A badly built RAG is the fastest way to leak data that should never get out. The classic pattern: you index "all the documentation", a user asks something innocent and the system hands back a chunk of a document that person should never have access to. It isn't an exotic bug — it's the default architecture of almost every demo RAG.
Permissions before embeddings
Access control isn't a filter you bolt on at the end: it lives in the retrieval layer. Before the model sees anything, the system has already restricted which chunks this specific user can retrieve. Identity rules; the embedding comes after.
Partition the index by permission
We don't dump everything into a single index and pray. We segment by access level and attach permission metadata to every chunk, so a query can only touch what belongs to whoever's asking.
- Identity filtering at retrieval, not at the answer.
- Indexes or partitions segmented by access level.
- Permission metadata on every indexed chunk.
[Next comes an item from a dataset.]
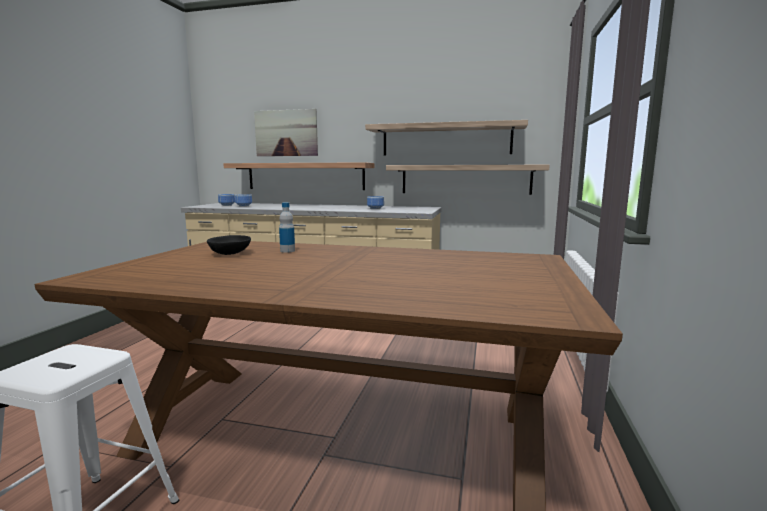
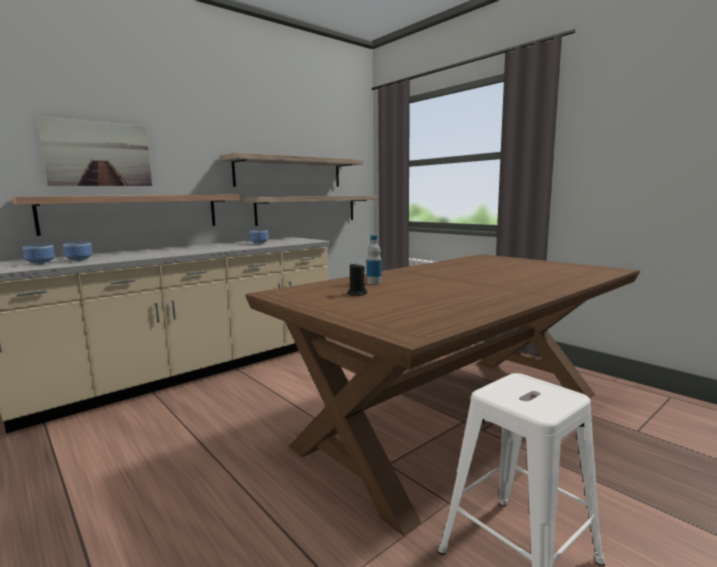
camera: 55 degrees left, 0 degrees up
(230, 254) = (357, 294): black bowl -> black candle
- Query audit: who asked what and what got returned.
Citation or it's useless
Every answer links its source. No citation, no trust and no traceability: the user can't verify, and you can't audit. In enterprise, an answer without a source is an answer you can't defend.
What we measure
- Retrieval precision (does it bring back what matters?).
- Access leaks: the target is zero, and it gets audited.
- Citation coverage: % of answers with a verifiable source.
- Pipeline uptime and latency.
This is what a Senior AI Infrastructure Implementer does: not "hook up a RAG", but ship a knowledge system that scales, cites and respects permissions — because in enterprise a leaked data point isn't a technical incident, it's a crisis.